Burundian rebel group RED-Tabara said the clashes occurred during an incursion into Burundi territory.
The police said they killed 14 “criminals” while the rebels claimed they had shot around a dozen officers.
Burundi’s security ministry on Tuesday tweeted that “a group of armed criminals from the DRC had been ‘dismantled’ at dawn the previous day.
It said that 14 “criminals” were killed after “contact” was made at Kayange in Bubanza province and that 11 rifles were seized.
The group “intended to repeat the carnage of Ruhagarika of 11/5/2018,” the ministry claimed, a reference to a notorious massacre of 26 people near the DR Congo border.
The ministry did not say whether any police officers had been killed, while witnesses and local administration sources said that several had died.
Speaking to AFP on condition of anonymity, a high-ranking member of RED-Tabara dismissed the police’s toll as “complete fantasy.”
“As we had the advantage of surprise, a dozen police officers were killed, and on our side, we lost one fighter and another was captured,” he said.
According to local witnesses, the rebels arrived in Burundi at 4:00 am. The fighting lasted several hours and caused thousands of locals to flee the area.
On Tuesday, a Twitter account that claimed to speak for the rebel group said that on Monday’s “26th anniversary of the assassination of a hero of democracy” RED-Tabara fighters launched “the beginning of a resistance for a rule of law.”
It said that RED-Tabara fighters passing through Bubanza province “had contact with the army” of President Pierre Nkurunziza.
It warned that “Burundi is not as stable as the current regime claims.”
The Defense Post has been unable to verify the authenticity of the Twitter account.

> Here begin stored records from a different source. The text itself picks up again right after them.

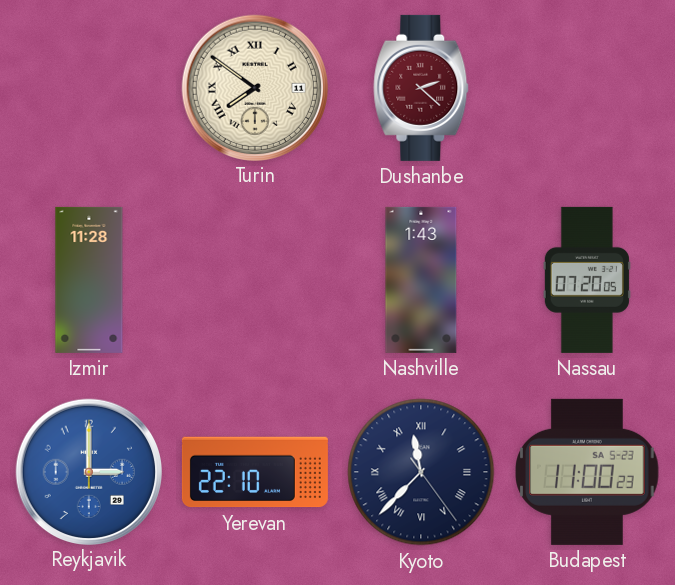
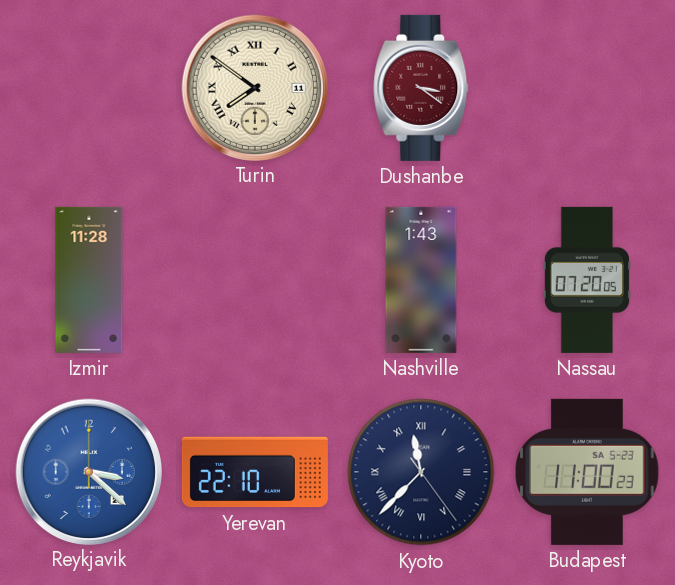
Dushanbe: 2:22 -> 3:21
Reykjavik: 3:00 -> 3:22
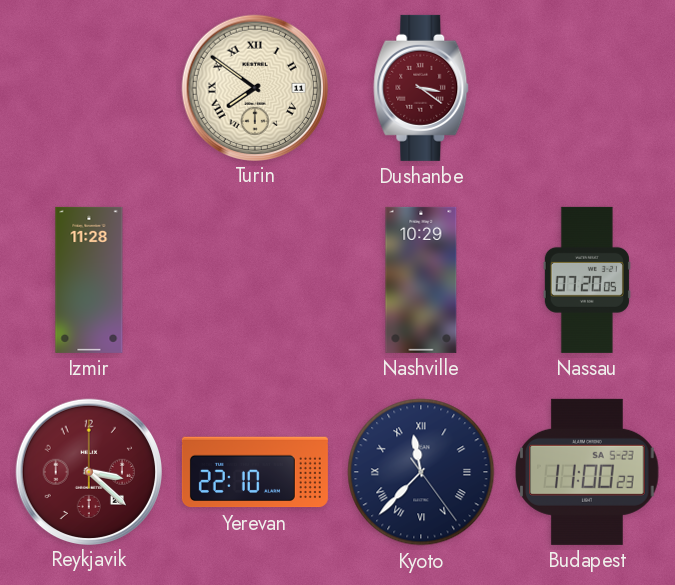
Nashville: 1:43 -> 10:29
Reykjavik dial: blue -> burgundy
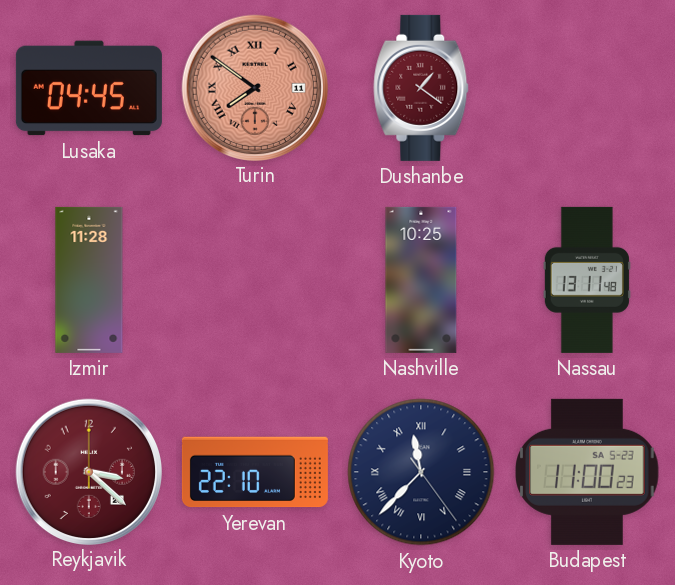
Lusaka: none -> 04:45
Turin dial: cream -> salmon
Dushanbe: 3:21 -> 1:21
Nashville: 10:29 -> 10:25
Nassau: 07:20 -> 13:11
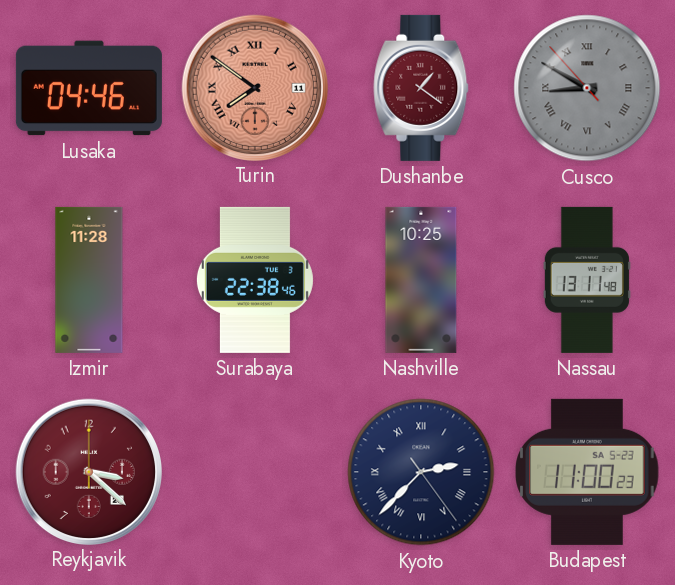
Lusaka: 04:45 -> 04:46
Cusco: none -> 8:49
Surabaya: none -> 22:38
Yerevan: 22:10 -> none
Kyoto: 11:37 -> 2:37
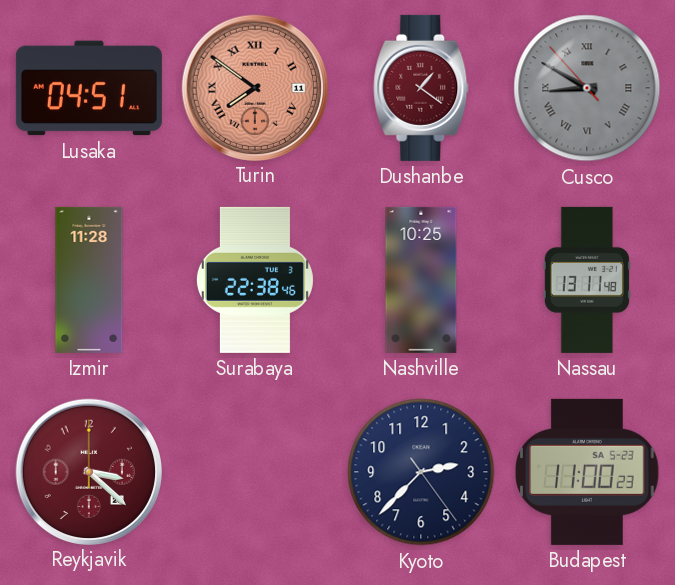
Lusaka: 04:46 -> 04:51
Kyoto numerals: Roman -> Arabic
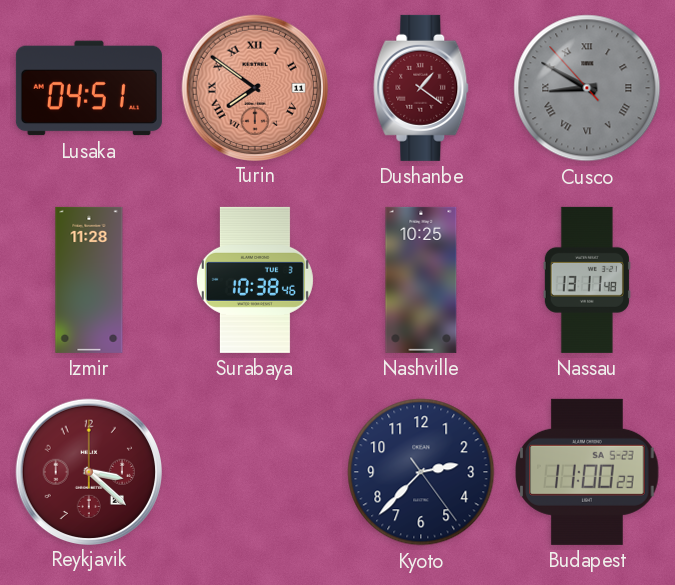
Surabaya: 22:38 -> 10:38
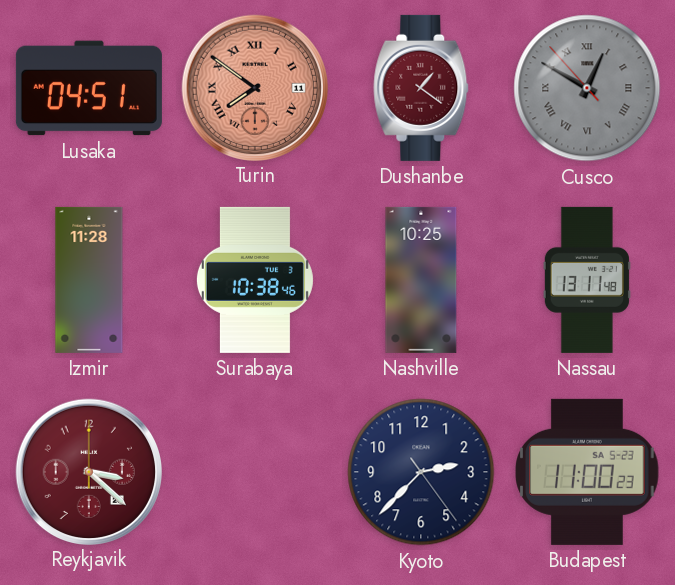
Cusco: 8:49 -> 12:49
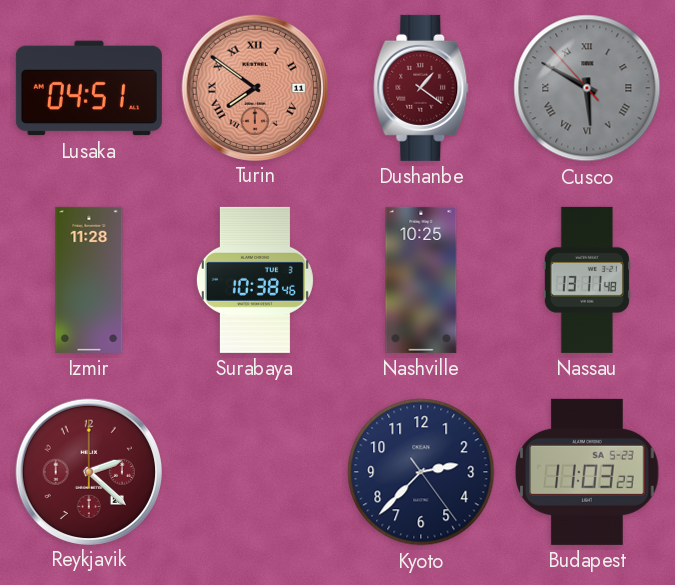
Cusco: 12:49 -> 5:49
Reykjavik: 3:22 -> 2:22
Budapest: 11:00 -> 11:03
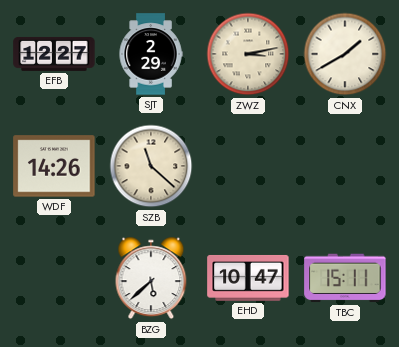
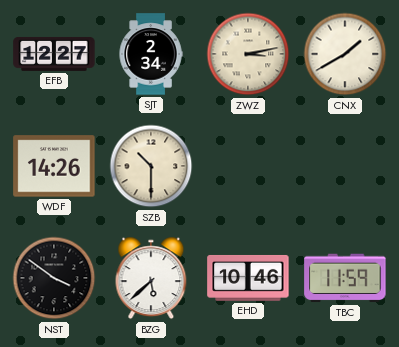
SJT: 2:29 -> 2:34
SZB: 11:22 -> 10:30
NST: none -> 3:51
EHD: 10:47 -> 10:46
TBC: 15:11 -> 11:59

The anniversary noted refers to a military coup on October 21, 1993, during which President Melchior Ndadaye, a Hutu, was killed by factions of the Tutsi-dominated armed forces, sparking a 22-year inter-ethnic civil war in which around 300,000 people died.
Tensions between Burundi’s Hutu majority and the powerful Tutsi minority have beset the country since independence in 1962.
President Pierre Nkurunziza initiated the latest crisis in April 2015, when he announced he would seek a third term in office – at odds with the constitution’s two-term limit – sparking civil unrest that has left 1,200 people dead and over 400,000 displaced.
The next presidential election is scheduled for 2020, and, although the constitution was amended by referendum in 2018 enabling him to to stay in office until 2034, Nkurunziza has said he will step down.
Based in eastern DR Congo, RED-Tabara, which means Resistance for the Rule of Law in Burundi, is one of several armed groups formed in late 2015. Burundian officials claim the group is led by Alexis Sinduhije, one of the government’s most outspoken opponents. Sinduhije leads the opposition Movement for Solidarity and Democracy political party, and RED-Tabara has been referred to as its military wing, although the rebel group has denied that Sinduhije is its leader.